ASU 2014-09 is effective, as amended, for annual and interim periods beginning on or after December 15, 2017. While we do not expect the adoption of ASU
2014-09 to have a material effect on our business, we are still evaluating any potential impact that adoption of ASU 2014-09 may have on our financial position,
results of operations or cash flows.
ASU 2014-08
In April 2014, the FASB issued ASU No. 2014-08, "Presentation of Financial Statements (Topic 205) and Property, Plant, and Equipment (Topic 360) and
Reporting Discontinued Operations and Disclosures of Disposals of Components of an Entity". ASU 2014-08 amends the definition for what types of asset
disposals are to be considered discontinued operations, and amends the required disclosures for discontinued operations and assets held for sale. ASU 2014-08 also
enhances the convergence of the FASB’s and the International Accounting Standard Board’s reporting requirements for discontinued operations. ASU 2014-08
was effective for annual periods beginning on or after December 15, 2014, and interim periods within annual periods beginning on or after December 15, 2015.

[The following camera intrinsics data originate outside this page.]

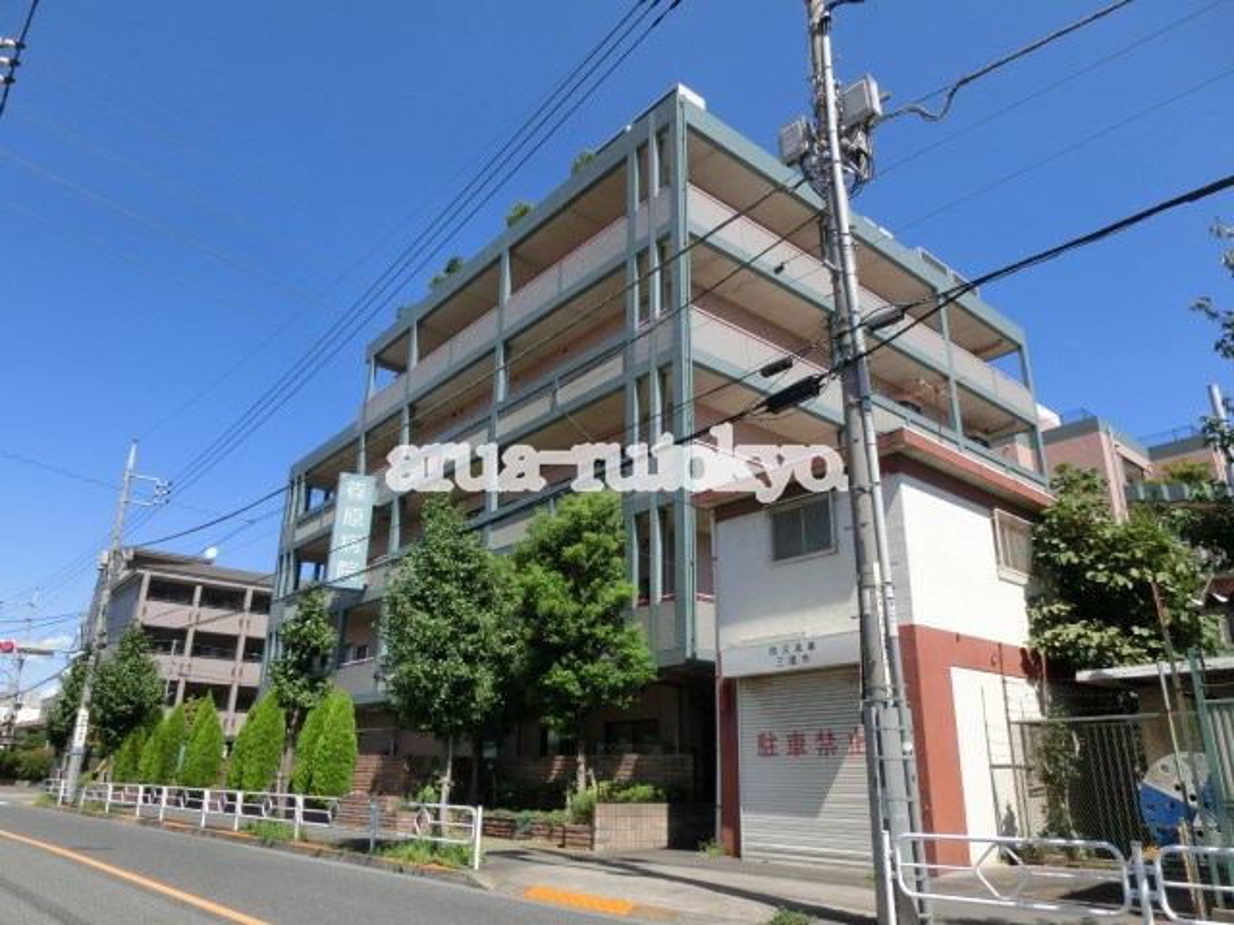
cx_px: 617
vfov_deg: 56.8
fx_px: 856
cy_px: 462
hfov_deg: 71.6
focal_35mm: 24
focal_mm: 4.24
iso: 80
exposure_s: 1/160
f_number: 7.9
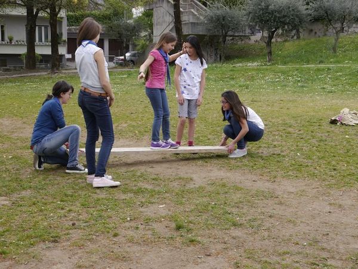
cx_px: 179
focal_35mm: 62
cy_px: 134
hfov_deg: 31.2
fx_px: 641
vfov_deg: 23.7
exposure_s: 1/160
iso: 160
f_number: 6.3
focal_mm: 31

Our adoption of ASU 2014-08 in January 2015 did not have a material effect on our financial position, results of operations or cash flows.
(2) BUSINESS ACQUISITION
On December 31, 2015, we acquired all of the outstanding capital stock of OF Holdings, Inc., sole parent of Octane Fitness, LLC ("Octane" or "Octane Fitness")
for an aggregate base purchase price of $115.0 million , plus net adjustments for working capital and cash acquired on the closing date. We funded the acquisition
through an $80.0 million term loan and cash on hand. Based in Brooklyn Park, Minnesota, Octane is a leader in zero-impact training with a line of fitness
equipment focused on Retail specialty and commercial channels. The acquisition of Octane is expected to strengthen and diversify our brand portfolio, broaden our
distribution and deepen our talent pool. Octane's business is anticipated to be highly complementary to our existing business from both product and channel
perspectives and create numerous revenue synergies for us.
Since the acquisition occurred on December 31, no amount of net sales or net income related to the Octane business were included in our reported 2015 amounts.
We expect to categorize Octane's results of operations in our Retail segment.